Van Nassau la Lecq

Uit Wikipedia, de vrije encyclopedie
(Doorverwezen vanaf Nassau-LaLecq)

Van Nassau la Lecq was een geslacht waarvan een lid vanaf 1814 tot de Nederlandse adel behoorde en welke adellijke tak in 1861 uitstierf.

Geschiedenis[bewerken | brontekst bewerken]

De geadelde Van Nassau La Lecq stamde af van een onecht kind van stadhouder Maurits van Oranje en zijn geliefde Margaretha van Mechelen.

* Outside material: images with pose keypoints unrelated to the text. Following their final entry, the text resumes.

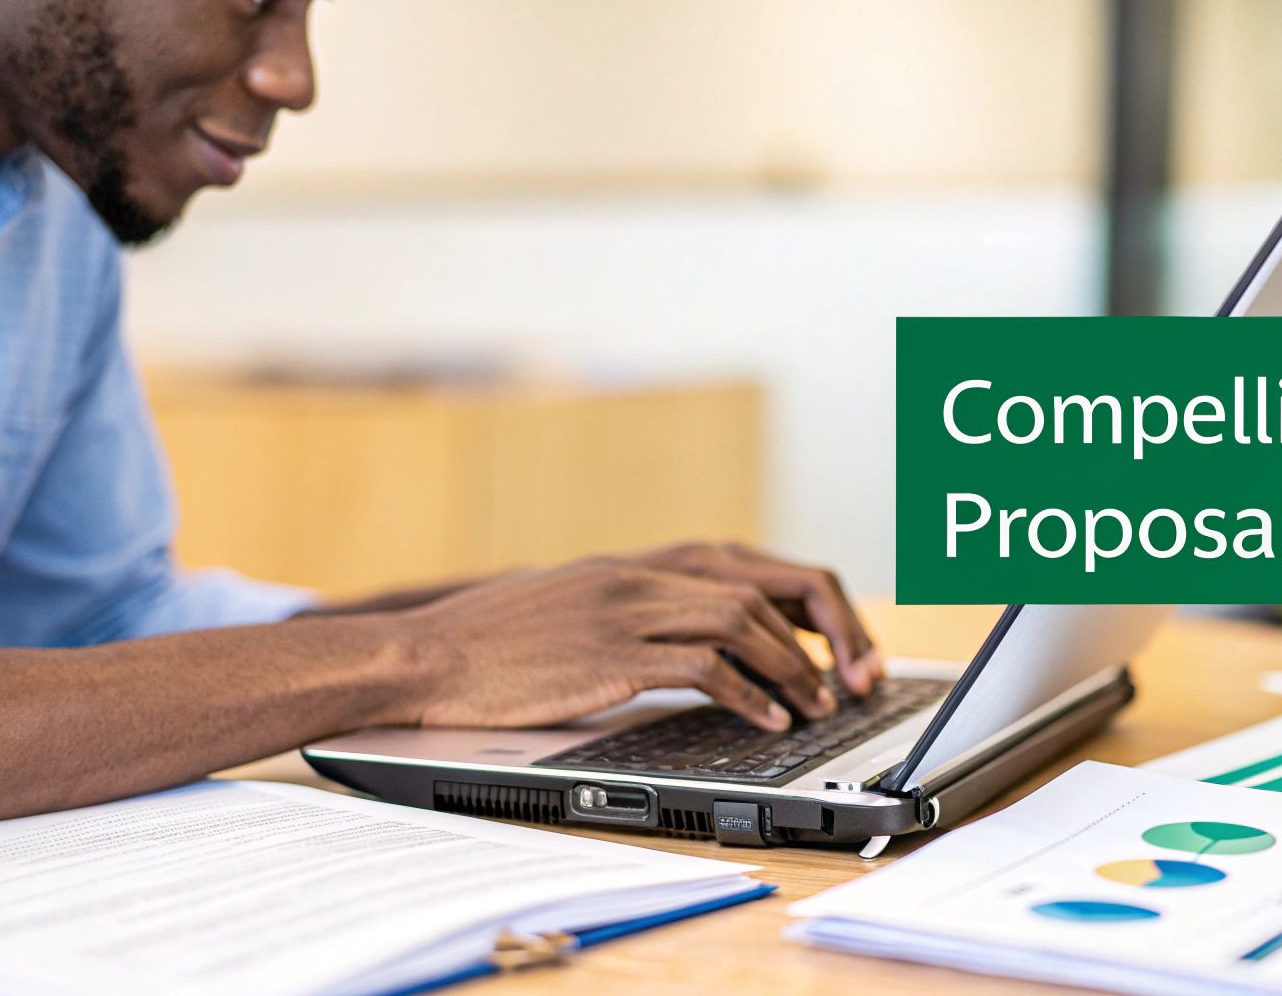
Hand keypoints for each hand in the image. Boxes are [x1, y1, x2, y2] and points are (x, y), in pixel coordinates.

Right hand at [388, 551, 871, 730]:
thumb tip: (706, 637)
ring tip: (819, 705)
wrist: (426, 655)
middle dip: (828, 629)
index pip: (753, 565)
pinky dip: (750, 694)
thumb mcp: (581, 604)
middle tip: (854, 676)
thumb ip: (641, 609)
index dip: (809, 604)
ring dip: (795, 667)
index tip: (839, 646)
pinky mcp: (609, 655)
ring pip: (744, 620)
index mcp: (641, 562)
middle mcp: (643, 574)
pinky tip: (769, 720)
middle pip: (767, 582)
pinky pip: (703, 667)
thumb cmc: (499, 643)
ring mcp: (626, 609)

Bij decreet van keizer Leopold I werd Maurits Lodewijk van Nassau, heer van Beverweerd, enz. (circa 1631-1683), kleinzoon van het koppel Maurits van Oranje-Margaretha van Mechelen, erkend als rijksgraaf.

Diens rond 1601 geboren vader Willem van Nassau, heer van de Lek sinds 1625, voerde meestal de naam Willem LaLecq. Willem kreeg van zijn vader de heerlijkheid van de Lek ten geschenke. Hiertoe behoorde ook de ambachtsheerlijkheid Oudekerk dat als leengoed aan hem en zijn erfgenamen werd gegeven. De meeste van zijn nazaten werden bijgezet in de grafkelder van Nassau-LaLecq in Ouderkerk aan den IJssel en een enkele in de grafkelder Bijl de Vroe te Loenen aan de Vecht.

Bastaardkinderen en hun nakomelingen mochten volgens het wapenrecht het familiewapen niet voeren en het wapen van hun vader alleen met een schuinstreep sinister, een brisure die "bastaardbalk" of "schuine balk" wordt genoemd, gebruiken.

Ook Willem LaLecq en zijn kinderen mochten zonder de instemming van hun vorstelijke bloedverwanten in Nederland en Duitsland het Nassauwapen niet zonder deze, als onterend beschouwde, schuine balk voeren. Willem LaLecq verzocht daarom stadhouder Willem III in 1676 om het wapen zonder schuine balk te mogen voeren net als alle natuurlijke, in een huwelijk geboren, kinderen. De prins onthield echter zijn toestemming. Hierop gingen de Nassau-LaLecqs het wapen tòch zonder de gewraakte schuine balk voeren. De graven en prinsen van Nassau-Dillenburg, Nassau-Hadamar, Nassau-Siegen en de Friese stadhouder van de lijn Nassau-Dietz beklaagden zich daarover bij de prins van Oranje.

Bij Souverein Besluit van 28 augustus 1814 werd Jan Floris Hendrik Carel van Nassau la Lecq benoemd in de ridderschap van Holland met de titel van graaf op allen; met hem stierf het adellijke geslacht in mannelijke lijn uit op 29 maart 1824; met Johanna Geertruida Abrahamina van Nassau-LaLecq, een zus van hem, stierf het geslacht in 1861 uit.